I still haven't been to the gym.
I know, right?
I mean, I've got all these great intentions and everything, but then I just can't get my ass out of bed in the morning*. This morning I didn't even wake up until my "Pack up!" alarm went off. Yes, that's actually what the alarm is named and what it's for. It's my "thirty minute warning" in the morning and is the fourth time an alarm goes off. Yup. I totally slept through three alarms.
Now. I didn't sleep through them, I'm sure, but I turned them off and went directly back to sleep without even registering that they went off.

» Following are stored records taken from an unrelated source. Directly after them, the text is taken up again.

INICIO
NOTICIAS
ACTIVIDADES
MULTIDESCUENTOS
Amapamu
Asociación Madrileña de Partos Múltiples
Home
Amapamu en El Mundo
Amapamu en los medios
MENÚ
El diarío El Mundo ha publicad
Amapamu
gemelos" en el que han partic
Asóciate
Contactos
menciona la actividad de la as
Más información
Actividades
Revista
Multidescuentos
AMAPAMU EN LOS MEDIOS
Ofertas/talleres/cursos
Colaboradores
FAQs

So instead of going to the gym this morning I reset the songs that play when my alarms go off and determined that I was going to make sure everything was packed and ready to go tonight, instead of leaving it to the morning. That way, should the absolute worst happen (I oversleep)(again), I'm still ready to roll.
As long as I'm awake by 4:30am.
In other news, I actually busted out one of my fancy new notebooks and started writing in it every night. You can actually see the journal and the fancypants pens I use in the Imbolc Cuddles picture.
I can't say there's been any stunning revelations, but it's nice to take a few minutes at the end of the day to reflect on the day and what happened. It's nice to not have to worry about self-censorship (as I do here). I can put whatever I want in there, and I do, and it's nice to have that freedom. Last night I put my goal for the Imbolc season in there, and I'm hoping that I can use it for some degree of accountability. Maybe this will help me to keep focused and on task for goals.
And then on the drive this morning, the radio show was talking about keeping journals, and spouses reading journals, and the stuff they read in their spouse's journal. In particular they were talking about a person who wrote all the negative things about his wife, how much he hated her, thought she was lazy and on and on. Then he had an affair with an old girlfriend and had written about their affair, and how he felt about her and their love and blah blah blah. Anyway, his wife found his journal and read it and, of course, all hell broke loose.
They were talking about how his poor wife had to read "all of that" about how he felt about her, how he felt about the woman he cheated with, all the dirty details and emotions and how awful it must have been for his wife to "have to" read all of that.
Oh well now.
She did not have to read all of it. She didn't have to read any of it at all, and a solid case could be made that her husband wrote it all with an anticipation of privacy. Certainly, once she'd established that he had cheated, she didn't need to read further than that.
She chose to read the whole thing and all the gory details and, well, she certainly found out, didn't she?
The whole discussion got me all riled up, I guess!
In still other other news, I'm going to an herb class Thursday evening. One of the pieces of the labyrinth I've been trying to figure out involves studying herbs and their uses, as well as how to grow, cultivate, harvest and store them. I'm sure there's a proper term for this, but I keep calling it "herbology" because I really don't know what else to call it. I figure that's just about good enough for right now. I've also been collecting various books with information on the subject, and I did a bit of research about places where I can actually study this. Like on purpose and stuff.
Of course the school that seemed most interesting to me was also a fair bit of a drive away (around 90 minutes each way). They do offer weekend courses and shorter workshops, but what I'm really interested in involves actually settling in and learning for a period of time. They offer this, too, but there are so many other obstacles to making that work. I know that's something I need to figure out and potentially it just involves taking the time to do more research to find out what else I can do and how.
For right now what this means is taking local classes that I can find and working towards collecting information and, eventually, putting it all together in a way that's useful and helpful to me.
My initial thought was to create an herbal grimoire. To take an herb, say lavender, and create a section for it that includes everything one would ever need to know about lavender. And to research this information for each herb and put them all together in this format in the end. I think that will be the final culmination of my goal, but it's something that will take some time and work to get to.
Which is probably a pretty tall order for a woman who can't even get out of bed in the morning!
*I've been so tired because I've been going to bed a little too late and then I've been having trouble staying good & asleep the whole night. The really sad part is that I'd bet dollars to donuts that getting my ass to the gym would go a long way toward rectifying my sleeping issues. If only I could wake the fuck up in the mornings!